The Desert Father's understanding of issues on community and living together in an intimate meaningful way are central in the lessons we can learn from these teachings. Williams looks at fourth century Christian hermits living in the deserts of Egypt, Syria, and Palestine as role models for today's culture. Their teaching for dealing with the anxieties, uncertainties, and feelings of isolation are as relevant today as in their day.
In the foreward Desmond M. Tutu, Archbishop Emeritus, states, "It is good to know that the desert mothers and fathers said we can all be contemplatives and that we can have our deserts in the crowded places where we live and work."
The wisdom of the desert tradition provides many insights into the inner workings of the spiritual life. "If the motives of the desert mothers and fathers could be summed up in one aspiration, it would be to come to the state of continuous prayer...such prayer is not a matter of words or forms but an opening of consciousness to the life of the spirit flowing in the present moment of God, the making of our mind to be one with the mind of Christ."
In the introduction to the book, Laurence Freeman, OSB, Director of The World Community for Christian Meditation, commented on what "pure" prayer should be, "That means that it is more centered in and characterized by the silence of the heart and less in the images and concepts of mental prayer or in external ritual."

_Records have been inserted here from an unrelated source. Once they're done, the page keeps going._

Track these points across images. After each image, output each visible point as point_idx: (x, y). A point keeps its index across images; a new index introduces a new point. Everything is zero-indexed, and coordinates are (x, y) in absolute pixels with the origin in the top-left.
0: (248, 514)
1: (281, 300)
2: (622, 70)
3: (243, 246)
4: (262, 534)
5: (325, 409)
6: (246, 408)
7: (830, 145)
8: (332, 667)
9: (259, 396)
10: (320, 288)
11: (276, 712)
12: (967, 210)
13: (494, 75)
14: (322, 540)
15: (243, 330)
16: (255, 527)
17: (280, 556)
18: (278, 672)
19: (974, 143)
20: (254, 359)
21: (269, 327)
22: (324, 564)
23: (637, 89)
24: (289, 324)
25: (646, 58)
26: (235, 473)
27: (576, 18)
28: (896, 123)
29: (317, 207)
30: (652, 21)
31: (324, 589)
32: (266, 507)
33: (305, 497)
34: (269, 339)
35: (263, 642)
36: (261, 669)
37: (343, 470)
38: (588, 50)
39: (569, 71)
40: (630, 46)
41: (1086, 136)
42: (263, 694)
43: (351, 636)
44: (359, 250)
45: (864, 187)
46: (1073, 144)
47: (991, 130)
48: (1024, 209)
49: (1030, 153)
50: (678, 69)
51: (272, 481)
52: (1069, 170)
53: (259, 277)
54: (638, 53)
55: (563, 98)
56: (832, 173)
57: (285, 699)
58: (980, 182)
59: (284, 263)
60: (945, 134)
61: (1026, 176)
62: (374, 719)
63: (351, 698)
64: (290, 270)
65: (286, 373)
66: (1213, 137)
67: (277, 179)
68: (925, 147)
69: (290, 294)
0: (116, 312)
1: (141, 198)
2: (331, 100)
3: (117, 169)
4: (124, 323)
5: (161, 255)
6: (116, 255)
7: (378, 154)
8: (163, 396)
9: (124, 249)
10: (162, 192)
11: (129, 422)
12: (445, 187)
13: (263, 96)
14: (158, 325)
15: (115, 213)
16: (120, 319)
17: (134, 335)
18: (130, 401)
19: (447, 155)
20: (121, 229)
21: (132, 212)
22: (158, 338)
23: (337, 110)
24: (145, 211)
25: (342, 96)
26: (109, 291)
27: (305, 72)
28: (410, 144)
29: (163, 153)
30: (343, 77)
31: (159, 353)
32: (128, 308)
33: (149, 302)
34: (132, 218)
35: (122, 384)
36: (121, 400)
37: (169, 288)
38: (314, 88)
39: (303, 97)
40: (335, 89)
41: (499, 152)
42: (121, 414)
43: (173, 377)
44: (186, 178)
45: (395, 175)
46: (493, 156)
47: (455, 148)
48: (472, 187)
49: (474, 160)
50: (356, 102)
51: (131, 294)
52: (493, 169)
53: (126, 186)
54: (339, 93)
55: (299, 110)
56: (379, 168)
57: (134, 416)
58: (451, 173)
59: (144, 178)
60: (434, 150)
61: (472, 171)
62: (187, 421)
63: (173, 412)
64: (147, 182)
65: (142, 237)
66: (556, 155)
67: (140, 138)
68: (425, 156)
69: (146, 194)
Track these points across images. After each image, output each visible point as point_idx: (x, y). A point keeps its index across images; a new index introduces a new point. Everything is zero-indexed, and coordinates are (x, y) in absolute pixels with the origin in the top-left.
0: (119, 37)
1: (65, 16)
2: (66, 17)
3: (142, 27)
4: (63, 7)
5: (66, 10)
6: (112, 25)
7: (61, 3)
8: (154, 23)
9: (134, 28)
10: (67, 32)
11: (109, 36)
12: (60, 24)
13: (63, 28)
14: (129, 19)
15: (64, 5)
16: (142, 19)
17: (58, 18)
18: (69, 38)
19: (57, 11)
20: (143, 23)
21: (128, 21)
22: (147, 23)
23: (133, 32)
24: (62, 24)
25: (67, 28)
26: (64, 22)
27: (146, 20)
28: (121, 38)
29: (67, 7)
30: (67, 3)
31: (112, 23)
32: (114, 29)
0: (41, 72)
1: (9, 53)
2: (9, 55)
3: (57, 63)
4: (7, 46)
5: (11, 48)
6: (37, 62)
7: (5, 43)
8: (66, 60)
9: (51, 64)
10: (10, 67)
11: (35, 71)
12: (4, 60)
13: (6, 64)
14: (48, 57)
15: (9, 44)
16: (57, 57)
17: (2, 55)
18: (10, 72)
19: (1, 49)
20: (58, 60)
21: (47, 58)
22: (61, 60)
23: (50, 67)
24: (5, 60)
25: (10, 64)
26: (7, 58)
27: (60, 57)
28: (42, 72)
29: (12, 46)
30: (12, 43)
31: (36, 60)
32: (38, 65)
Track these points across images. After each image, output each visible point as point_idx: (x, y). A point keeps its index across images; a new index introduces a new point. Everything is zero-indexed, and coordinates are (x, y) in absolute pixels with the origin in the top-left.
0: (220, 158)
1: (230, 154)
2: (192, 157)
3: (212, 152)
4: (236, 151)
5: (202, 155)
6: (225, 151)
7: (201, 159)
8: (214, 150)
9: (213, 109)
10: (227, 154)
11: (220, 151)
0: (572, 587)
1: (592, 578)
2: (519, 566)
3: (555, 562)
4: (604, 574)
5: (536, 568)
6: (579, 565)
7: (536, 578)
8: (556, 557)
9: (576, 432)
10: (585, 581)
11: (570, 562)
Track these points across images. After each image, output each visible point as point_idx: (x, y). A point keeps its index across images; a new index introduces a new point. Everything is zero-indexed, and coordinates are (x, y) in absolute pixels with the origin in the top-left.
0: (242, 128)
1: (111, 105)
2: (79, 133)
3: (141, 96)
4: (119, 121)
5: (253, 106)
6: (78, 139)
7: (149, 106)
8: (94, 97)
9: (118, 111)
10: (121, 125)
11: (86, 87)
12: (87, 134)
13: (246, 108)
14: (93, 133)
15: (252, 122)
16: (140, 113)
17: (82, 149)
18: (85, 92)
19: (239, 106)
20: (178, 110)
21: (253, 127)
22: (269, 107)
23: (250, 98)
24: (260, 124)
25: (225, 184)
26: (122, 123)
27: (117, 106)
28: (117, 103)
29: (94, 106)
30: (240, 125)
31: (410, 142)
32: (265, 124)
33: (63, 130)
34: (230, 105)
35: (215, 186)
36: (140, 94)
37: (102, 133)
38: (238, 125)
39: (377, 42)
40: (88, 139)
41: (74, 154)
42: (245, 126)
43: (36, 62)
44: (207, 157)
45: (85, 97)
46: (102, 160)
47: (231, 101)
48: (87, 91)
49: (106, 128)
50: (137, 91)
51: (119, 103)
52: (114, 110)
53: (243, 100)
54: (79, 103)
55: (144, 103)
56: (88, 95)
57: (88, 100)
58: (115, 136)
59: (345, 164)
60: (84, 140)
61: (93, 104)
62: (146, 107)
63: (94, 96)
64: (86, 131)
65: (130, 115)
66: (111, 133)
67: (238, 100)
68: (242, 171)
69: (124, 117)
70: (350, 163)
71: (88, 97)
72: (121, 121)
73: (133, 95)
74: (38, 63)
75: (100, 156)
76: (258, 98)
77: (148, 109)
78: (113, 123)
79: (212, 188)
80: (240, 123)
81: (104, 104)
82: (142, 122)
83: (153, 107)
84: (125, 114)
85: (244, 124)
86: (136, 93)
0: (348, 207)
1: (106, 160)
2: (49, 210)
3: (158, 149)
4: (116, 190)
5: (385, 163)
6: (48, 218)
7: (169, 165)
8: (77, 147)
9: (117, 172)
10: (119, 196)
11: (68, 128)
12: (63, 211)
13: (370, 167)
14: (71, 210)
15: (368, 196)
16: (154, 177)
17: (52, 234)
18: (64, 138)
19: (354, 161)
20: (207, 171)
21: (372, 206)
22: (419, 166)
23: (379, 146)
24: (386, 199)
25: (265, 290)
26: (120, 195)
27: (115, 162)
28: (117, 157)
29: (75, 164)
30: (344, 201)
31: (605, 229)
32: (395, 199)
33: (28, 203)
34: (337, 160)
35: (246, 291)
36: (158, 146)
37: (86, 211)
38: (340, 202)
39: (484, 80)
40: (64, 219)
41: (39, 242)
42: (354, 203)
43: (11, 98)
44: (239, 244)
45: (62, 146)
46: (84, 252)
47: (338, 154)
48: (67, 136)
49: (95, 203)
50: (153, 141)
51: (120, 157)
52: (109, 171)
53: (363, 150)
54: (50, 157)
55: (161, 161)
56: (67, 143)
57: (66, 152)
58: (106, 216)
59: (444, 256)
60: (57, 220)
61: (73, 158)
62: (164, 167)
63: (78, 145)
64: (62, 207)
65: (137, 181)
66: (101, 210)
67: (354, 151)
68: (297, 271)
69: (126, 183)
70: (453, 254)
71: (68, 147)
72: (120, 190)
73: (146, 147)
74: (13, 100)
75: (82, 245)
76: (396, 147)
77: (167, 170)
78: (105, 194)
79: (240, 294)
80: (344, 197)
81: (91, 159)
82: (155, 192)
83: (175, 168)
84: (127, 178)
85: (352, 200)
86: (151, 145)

I chose to read "Where God Happens" as my focus for a period of renewal and contemplation. As I imagined myself in a monk's cell, in the African desert of the fourth century, I learned lessons on the habits of self awareness and the importance of working toward and ever greater honesty about self through a more constant exposure to God in Bible reading and prayer. I was challenged to continue the process until I become what I was meant me to become.
While scholarly in approach this book is not a theological treatise but a call to humility and simplicity in living together in the twenty-first century community.